**Fragmento del documento**.
################

Pero por interesante que sea un experimento de pensamiento de este tipo, me resulta más interesante el proceso de desaprendizaje de la IA. Presumiblemente, si se puede entrenar a una IA para que mejore continuamente su toma de decisiones, ¿podría haber agentes con malas intenciones que manipularan los datos de entrenamiento a fin de que una IA produzca resultados incoherentes? ¿Se puede quebrar la voluntad de una IA? ¿Y, llegado el caso, podría volverse una IA nihilista y abandonar todo el proyecto que se le haya asignado?
Ya hemos oído ejemplos de alucinación de ChatGPT3 cuando sus datos de entrenamiento no le proporcionan suficiente información sobre un tema. Esto se debe al intento surrealista por parte de la herramienta de rellenar sus lagunas de conocimiento con los datos disponibles, pero ¿y si la alucinación fuera un rasgo característico y no un error? ¿Se podría privar a una IA de suficiente información o entrenarla de tal manera que ignore sus datos de entrenamiento originales y aumenten sus episodios alucinatorios? Es algo parecido a poner a un preso en régimen de aislamiento. ¿Cuál sería el equivalente para la IA de tener las luces encendidas todo el día y perder la noción del tiempo y el espacio?
¿Por qué querría alguien entrenar de este modo a una IA? Parecería contradictorio, pero basta con ver la eficacia con la que los gobiernos –como en EEUU– han utilizado las redes sociales –y sus algoritmos de fidelización– para exacerbar la disidencia o una sociedad civil anémica, incapaz de ofrecer resistencia a la voluntad del Estado; algo que según el politólogo James Scott, es uno de los atributos definitorios de un estado fallido.
Es este último mecanismo de fracaso estatal el que más me preocupa. En el contexto actual, coinciden la necesidad creciente de tener certezas y el debilitamiento de las sociedades civiles. En su libro La condición humana (1958), Hannah Arendt argumentaba que la soledad era importante para ciudadanos democráticos, ya que daba a los individuos la capacidad de la contemplación, pero que el aislamiento era, en cambio, un camino hacia el totalitarismo. En el aislamiento, las personas se sienten tan abandonadas por sus conciudadanos que empiezan a cuestionarse a sí mismas y a todo lo que les rodea. Cuando los ciudadanos se sienten abandonados, son más vulnerables al totalitarismo. Arendt establecía así la diferencia con la tiranía, que es el gobierno del Estado motivado por el miedo. En la tiranía, la gente puede tener una vida privada que es incontrolable por parte del Estado, pero en el totalitarismo la ideología impregna a los ciudadanos de tal manera que no hay distinción entre la vida pública y la privada. ¿Puede utilizarse la IA para producir más aislamiento en los ciudadanos aumentando la incertidumbre del mundo que les rodea?
En tales circunstancias, cabría imaginar un pueblo inestable volviéndose hacia ideologías de la certeza que ven al Estado como un padre estricto dispuesto a imponer castigos para preservar la ley. En este contexto, una IA entrenada para hacer cumplir las normas adquiere mayor relevancia. ¿Tendremos quizás una IA dominadora y experta en las tablas de la ley para producir resultados morales correctos? Para llegar a ese punto sería preciso que nos aisláramos lo suficiente unos de otros y de nuestros propios sistemas de significado. Así pues, tenemos que recuperar el sentido de nosotros mismos, tal como somos, para evitar este destino y mantener una democracia sana y vivaz.

################

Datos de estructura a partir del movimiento
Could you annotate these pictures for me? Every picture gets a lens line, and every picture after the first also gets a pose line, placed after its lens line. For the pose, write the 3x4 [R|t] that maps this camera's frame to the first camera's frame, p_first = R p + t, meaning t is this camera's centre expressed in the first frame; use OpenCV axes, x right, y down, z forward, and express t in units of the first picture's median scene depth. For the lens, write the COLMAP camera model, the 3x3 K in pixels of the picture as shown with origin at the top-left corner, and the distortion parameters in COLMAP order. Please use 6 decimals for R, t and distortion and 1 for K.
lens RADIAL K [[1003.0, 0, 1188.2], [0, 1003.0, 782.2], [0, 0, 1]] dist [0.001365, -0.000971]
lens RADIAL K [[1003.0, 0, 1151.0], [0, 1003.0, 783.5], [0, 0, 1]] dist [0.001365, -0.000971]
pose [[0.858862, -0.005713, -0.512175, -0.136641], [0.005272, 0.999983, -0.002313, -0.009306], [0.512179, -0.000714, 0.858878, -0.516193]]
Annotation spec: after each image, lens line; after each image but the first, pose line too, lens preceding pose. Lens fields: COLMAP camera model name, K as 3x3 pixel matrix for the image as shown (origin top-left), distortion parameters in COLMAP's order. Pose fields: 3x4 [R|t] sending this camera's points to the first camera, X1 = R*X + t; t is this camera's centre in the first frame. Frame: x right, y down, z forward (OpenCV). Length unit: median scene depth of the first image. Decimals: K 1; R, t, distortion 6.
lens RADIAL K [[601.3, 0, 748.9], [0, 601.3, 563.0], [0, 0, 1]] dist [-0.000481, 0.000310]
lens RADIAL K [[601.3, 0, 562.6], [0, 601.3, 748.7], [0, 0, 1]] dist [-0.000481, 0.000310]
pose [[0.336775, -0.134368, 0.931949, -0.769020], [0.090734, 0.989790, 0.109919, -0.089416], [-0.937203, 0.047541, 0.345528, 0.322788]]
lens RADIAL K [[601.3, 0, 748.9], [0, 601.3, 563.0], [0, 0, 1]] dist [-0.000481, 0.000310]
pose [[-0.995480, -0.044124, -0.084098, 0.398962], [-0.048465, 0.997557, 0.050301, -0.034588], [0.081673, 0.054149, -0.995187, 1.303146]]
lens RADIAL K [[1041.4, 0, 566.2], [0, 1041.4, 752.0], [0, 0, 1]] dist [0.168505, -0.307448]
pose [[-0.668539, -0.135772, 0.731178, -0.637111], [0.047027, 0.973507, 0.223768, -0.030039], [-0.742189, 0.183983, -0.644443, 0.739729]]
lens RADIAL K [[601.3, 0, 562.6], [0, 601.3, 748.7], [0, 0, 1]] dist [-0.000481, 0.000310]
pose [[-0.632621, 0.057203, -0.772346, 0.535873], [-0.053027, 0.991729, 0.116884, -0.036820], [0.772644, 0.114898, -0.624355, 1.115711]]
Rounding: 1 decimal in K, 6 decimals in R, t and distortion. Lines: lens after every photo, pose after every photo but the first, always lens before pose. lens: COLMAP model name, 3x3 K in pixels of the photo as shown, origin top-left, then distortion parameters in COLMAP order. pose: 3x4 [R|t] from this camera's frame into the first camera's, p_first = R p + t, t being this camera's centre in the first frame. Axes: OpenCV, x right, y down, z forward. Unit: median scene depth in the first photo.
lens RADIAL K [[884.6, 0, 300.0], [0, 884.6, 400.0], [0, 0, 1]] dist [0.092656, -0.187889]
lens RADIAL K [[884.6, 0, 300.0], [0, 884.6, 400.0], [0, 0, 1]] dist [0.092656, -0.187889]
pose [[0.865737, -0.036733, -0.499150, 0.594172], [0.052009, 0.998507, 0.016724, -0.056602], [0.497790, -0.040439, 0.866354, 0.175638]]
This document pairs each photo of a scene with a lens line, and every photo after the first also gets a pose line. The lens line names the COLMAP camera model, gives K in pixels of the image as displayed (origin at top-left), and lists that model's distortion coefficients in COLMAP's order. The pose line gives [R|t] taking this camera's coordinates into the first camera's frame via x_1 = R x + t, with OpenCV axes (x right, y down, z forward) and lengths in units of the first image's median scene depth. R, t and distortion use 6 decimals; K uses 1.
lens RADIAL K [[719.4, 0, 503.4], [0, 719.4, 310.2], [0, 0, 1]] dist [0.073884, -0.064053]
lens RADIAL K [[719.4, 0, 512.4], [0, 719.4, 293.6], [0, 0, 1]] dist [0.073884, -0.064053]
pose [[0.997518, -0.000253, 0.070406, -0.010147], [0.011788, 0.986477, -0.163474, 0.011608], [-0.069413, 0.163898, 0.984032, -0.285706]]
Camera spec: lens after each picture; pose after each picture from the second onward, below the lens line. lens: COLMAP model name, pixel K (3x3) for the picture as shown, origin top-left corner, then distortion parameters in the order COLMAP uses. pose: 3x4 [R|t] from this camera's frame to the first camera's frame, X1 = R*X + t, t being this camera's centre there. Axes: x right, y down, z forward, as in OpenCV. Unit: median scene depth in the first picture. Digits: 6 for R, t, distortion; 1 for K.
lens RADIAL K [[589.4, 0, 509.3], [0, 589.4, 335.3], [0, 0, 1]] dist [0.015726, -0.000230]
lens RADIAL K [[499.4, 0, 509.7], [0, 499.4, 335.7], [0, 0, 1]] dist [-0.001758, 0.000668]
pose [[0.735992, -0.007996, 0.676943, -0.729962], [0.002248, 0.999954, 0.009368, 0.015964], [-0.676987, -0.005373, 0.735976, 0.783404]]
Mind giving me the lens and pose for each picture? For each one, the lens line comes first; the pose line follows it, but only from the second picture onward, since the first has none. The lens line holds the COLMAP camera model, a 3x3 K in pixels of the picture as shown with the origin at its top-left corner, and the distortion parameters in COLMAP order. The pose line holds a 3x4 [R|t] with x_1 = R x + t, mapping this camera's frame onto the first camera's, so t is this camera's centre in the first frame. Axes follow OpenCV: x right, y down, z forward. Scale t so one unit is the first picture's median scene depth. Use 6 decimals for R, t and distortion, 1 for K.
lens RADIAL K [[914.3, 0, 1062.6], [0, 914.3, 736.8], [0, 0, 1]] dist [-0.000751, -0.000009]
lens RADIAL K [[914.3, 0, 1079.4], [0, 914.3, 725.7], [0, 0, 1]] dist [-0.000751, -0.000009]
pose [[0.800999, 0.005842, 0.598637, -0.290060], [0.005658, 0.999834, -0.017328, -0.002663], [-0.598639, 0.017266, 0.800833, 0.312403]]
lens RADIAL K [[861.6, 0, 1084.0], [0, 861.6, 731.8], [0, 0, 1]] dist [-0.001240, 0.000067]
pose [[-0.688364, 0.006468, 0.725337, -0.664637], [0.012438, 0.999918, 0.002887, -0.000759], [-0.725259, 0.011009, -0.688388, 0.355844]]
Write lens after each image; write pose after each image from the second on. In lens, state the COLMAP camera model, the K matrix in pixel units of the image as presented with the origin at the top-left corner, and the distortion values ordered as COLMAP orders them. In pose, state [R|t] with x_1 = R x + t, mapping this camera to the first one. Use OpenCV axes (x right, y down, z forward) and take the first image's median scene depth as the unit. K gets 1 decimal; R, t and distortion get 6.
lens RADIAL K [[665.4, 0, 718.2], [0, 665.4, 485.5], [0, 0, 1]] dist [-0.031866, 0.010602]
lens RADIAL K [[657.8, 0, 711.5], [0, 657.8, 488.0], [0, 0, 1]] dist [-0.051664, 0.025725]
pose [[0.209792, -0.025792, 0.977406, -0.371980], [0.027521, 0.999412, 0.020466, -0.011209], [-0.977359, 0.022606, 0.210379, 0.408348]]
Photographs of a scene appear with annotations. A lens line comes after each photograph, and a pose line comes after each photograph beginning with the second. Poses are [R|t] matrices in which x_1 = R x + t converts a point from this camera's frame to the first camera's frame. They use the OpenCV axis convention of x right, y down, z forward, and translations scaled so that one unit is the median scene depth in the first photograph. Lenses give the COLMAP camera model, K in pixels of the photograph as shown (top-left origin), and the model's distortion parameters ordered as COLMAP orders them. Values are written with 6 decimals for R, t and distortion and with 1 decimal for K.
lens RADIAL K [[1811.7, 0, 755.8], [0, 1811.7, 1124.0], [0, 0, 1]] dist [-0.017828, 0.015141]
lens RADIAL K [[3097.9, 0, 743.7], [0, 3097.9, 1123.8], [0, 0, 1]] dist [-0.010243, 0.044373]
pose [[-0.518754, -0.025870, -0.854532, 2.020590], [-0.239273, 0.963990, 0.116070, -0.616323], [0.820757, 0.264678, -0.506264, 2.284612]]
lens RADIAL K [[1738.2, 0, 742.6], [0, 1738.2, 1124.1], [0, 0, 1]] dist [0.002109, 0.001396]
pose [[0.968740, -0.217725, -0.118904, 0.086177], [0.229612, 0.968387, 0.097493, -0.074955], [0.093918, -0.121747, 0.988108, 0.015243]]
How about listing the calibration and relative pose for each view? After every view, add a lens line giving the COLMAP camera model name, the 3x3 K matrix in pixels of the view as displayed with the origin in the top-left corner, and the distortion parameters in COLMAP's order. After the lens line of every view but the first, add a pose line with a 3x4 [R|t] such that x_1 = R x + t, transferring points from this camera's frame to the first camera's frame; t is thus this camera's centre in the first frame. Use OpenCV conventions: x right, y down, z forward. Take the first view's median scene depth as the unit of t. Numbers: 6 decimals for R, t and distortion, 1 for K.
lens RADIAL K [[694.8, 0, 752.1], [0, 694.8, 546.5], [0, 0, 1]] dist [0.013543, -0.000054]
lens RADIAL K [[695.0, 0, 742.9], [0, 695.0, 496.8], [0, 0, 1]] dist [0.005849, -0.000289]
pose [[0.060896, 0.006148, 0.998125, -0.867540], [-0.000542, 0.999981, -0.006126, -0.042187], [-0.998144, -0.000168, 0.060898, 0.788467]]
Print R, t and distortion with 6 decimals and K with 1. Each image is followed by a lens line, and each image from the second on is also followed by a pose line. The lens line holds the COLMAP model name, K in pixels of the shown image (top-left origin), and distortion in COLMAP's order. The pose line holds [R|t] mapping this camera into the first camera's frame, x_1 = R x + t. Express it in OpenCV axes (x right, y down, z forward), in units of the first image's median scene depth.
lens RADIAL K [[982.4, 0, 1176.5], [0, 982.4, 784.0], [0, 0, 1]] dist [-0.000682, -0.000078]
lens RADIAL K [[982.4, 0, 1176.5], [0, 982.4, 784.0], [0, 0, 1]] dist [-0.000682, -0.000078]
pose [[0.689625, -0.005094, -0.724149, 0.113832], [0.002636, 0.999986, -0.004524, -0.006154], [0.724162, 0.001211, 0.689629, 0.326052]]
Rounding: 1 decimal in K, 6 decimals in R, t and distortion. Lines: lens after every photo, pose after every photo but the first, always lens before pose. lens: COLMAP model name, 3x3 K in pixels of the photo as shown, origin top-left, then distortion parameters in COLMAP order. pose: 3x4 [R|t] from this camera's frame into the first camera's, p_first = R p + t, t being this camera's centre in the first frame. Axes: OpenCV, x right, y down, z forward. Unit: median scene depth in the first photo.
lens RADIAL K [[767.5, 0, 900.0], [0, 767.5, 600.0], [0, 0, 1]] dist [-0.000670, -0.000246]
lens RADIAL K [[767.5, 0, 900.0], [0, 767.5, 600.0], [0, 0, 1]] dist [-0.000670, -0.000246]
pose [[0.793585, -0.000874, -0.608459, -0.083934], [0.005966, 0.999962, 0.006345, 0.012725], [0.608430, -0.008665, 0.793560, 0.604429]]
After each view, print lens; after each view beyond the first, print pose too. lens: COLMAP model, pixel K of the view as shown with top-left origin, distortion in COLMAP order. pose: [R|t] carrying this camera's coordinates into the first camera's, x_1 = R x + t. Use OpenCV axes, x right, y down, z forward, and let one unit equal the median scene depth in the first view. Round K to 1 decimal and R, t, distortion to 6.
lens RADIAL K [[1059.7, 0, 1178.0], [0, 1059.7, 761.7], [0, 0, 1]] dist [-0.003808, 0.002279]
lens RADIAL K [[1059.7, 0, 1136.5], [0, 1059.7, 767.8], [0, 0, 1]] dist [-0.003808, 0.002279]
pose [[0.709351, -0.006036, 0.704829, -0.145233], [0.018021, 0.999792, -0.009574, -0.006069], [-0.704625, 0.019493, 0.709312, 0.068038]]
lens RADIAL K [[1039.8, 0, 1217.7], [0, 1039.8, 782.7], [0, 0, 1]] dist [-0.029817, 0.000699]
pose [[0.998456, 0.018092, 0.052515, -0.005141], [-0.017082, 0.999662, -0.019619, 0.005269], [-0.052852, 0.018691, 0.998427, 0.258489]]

################

**Orden de trabajo**. Reproduce sin cambios el pasaje del fragmento que empieza en "En tales circunstancias, cabría" y termina en "sana y vivaz.". Apóyate solo en el fragmento para responder.

**Tu respuesta**.
En tales circunstancias, cabría imaginar un pueblo inestable volviéndose hacia ideologías de la certeza que ven al Estado como un padre estricto dispuesto a imponer castigos para preservar la ley. En este contexto, una IA entrenada para hacer cumplir las normas adquiere mayor relevancia. ¿Tendremos quizás una IA dominadora y experta en las tablas de la ley para producir resultados morales correctos? Para llegar a ese punto sería preciso que nos aisláramos lo suficiente unos de otros y de nuestros propios sistemas de significado. Así pues, tenemos que recuperar el sentido de nosotros mismos, tal como somos, para evitar este destino y mantener una democracia sana y vivaz.